Blindly suggesting that 24 visits is reasonable for every case approaches fraud.
Donald Kerry Wilson, DC
Davis, California
The Subluxation Will Always Be With Us
Dear Editor:
It's time to move beyond David Seaman! Why not just do away with the entire foundation of chiropractic and build our respective houses on the sand? We wonder why the MDs are always snickering behind our backs - one of the reasons is that the profession doesn't know what it believes or why from one minute to the next. Modalities come and go, coaches come and go, but the subluxation, like it or not Dr. Seaman, will always be with us. If you do not know how to correct it, perhaps I can show you.
As far as his "first measure" stating that we need to give up the notion that adjustments have magical or supernatural healing outcomes - just ask most chiropractors why they are chiropractors.
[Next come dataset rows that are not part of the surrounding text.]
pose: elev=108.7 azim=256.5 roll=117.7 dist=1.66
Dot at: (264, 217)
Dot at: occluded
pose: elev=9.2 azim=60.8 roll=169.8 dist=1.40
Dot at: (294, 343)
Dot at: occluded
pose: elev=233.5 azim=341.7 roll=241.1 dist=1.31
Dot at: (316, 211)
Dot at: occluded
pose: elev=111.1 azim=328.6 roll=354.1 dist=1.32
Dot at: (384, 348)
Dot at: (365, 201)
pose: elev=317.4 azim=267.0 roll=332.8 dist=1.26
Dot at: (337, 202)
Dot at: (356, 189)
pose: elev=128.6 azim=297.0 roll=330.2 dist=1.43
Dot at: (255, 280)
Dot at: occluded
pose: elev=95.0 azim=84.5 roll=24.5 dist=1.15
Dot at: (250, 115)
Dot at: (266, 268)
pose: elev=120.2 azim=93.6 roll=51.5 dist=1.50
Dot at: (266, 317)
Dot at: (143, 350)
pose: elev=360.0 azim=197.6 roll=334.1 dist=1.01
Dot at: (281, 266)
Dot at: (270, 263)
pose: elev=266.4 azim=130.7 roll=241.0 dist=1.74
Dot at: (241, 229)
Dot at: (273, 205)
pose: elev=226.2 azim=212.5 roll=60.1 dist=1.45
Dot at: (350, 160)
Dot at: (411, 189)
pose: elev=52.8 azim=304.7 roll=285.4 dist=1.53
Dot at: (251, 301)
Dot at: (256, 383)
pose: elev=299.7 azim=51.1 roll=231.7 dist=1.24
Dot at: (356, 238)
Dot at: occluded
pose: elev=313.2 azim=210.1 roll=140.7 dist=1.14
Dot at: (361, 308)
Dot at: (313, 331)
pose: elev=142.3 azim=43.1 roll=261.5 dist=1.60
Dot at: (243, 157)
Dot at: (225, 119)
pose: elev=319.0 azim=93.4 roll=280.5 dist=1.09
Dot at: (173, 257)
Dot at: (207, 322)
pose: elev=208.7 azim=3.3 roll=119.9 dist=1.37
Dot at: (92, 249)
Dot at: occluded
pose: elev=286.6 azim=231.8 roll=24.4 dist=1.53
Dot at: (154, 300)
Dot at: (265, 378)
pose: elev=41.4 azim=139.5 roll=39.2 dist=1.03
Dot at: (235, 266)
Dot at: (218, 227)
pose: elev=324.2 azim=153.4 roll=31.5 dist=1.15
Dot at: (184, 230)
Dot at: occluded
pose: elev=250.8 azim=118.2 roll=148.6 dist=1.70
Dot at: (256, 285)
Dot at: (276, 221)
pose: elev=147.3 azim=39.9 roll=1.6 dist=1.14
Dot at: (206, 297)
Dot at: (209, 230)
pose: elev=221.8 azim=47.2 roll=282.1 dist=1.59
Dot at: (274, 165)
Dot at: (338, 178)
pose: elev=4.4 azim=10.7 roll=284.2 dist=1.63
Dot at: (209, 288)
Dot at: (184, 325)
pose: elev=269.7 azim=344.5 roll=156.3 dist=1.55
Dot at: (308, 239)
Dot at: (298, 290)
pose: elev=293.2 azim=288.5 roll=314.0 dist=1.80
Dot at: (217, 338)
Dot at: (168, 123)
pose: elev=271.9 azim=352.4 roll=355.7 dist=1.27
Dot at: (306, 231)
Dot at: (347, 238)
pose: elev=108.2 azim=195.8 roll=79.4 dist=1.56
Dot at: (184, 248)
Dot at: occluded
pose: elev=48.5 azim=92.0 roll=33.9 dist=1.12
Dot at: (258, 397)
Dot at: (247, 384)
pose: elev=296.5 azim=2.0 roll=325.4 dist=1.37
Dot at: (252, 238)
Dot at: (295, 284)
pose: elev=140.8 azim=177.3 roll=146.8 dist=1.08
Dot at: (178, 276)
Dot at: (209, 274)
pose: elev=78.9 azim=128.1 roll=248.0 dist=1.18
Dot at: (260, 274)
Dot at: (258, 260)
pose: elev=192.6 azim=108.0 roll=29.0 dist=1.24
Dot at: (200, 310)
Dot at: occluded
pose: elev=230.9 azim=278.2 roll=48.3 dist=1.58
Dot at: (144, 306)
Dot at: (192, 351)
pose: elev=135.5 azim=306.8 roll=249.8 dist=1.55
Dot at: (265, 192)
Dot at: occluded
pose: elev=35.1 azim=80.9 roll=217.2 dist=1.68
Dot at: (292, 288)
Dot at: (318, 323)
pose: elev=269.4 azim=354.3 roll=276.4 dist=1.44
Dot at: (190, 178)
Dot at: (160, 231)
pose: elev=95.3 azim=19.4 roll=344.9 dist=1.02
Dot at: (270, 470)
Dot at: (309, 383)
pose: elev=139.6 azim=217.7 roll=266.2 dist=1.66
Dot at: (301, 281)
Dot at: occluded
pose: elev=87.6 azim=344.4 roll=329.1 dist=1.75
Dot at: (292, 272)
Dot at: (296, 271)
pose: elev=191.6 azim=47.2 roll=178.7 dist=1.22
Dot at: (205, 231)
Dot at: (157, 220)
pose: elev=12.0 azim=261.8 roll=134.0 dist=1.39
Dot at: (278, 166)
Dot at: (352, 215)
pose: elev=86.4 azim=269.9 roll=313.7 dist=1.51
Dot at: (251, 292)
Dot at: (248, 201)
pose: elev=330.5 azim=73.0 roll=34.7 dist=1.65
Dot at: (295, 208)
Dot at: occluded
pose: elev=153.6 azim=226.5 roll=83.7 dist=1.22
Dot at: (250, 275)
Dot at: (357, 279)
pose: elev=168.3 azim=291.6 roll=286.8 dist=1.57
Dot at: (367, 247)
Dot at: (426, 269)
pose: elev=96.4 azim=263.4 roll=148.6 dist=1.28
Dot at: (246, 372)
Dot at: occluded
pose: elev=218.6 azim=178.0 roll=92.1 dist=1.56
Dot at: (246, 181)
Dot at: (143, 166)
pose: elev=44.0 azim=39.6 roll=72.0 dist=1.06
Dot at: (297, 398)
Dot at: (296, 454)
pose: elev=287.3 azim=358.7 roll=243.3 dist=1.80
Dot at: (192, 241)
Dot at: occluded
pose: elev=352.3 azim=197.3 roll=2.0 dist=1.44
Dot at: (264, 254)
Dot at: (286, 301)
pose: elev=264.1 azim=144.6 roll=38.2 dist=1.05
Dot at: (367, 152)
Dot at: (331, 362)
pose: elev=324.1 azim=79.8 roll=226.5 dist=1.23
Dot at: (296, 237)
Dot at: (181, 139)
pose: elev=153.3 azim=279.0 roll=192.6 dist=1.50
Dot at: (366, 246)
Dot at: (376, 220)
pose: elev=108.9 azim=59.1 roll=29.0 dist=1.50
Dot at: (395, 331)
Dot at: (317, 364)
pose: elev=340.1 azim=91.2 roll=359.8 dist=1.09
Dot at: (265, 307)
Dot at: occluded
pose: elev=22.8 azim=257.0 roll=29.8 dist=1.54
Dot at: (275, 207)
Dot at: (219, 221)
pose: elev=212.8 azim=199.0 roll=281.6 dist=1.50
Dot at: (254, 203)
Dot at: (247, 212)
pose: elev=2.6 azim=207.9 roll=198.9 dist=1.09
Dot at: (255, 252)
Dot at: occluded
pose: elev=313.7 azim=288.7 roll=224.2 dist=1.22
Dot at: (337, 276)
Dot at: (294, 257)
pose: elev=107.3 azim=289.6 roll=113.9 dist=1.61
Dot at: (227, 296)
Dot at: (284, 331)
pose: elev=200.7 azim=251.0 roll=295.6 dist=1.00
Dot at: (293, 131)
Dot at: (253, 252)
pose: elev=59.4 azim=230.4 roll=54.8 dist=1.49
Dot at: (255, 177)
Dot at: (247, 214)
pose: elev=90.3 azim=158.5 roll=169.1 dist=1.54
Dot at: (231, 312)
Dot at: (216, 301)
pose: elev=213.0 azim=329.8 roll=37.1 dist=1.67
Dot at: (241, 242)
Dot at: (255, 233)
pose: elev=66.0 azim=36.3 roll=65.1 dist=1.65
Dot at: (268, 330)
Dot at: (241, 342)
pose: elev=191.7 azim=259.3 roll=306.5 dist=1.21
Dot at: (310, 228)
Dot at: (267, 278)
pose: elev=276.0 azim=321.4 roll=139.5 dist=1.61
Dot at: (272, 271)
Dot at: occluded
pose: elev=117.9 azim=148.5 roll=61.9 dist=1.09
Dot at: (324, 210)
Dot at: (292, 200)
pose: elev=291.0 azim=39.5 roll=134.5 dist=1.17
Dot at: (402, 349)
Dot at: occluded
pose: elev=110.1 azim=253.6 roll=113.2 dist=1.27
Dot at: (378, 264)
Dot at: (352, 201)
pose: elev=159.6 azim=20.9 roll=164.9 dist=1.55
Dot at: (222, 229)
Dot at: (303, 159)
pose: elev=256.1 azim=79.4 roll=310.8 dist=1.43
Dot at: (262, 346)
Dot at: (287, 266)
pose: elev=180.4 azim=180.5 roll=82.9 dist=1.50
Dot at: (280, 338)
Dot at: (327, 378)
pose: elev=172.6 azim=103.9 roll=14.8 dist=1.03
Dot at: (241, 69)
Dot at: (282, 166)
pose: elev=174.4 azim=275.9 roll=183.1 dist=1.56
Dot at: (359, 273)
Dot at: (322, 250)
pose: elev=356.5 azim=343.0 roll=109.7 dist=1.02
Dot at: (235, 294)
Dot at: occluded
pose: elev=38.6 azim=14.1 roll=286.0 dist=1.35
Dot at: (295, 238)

It is usually a "miracle" story about how they or a family member was healed by chiropractic, which lit the flame within to want to help others. But hey, forget all that and jump on the bandwagon of reality instead of having the dream to change people's lives.
It is that dream that keeps us going in the midst of everyday life at the office; the knowledge that occasionally, unexpectedly, we come upon that case no one else is able to help. Seeing the tears of joy on the patient's face when for the first time in years they are able to do something they could not do before. There are moments in this profession when, believe it or not, money is not the object - restoring health is. And the first and best way to do that is by finding and correcting the subluxation.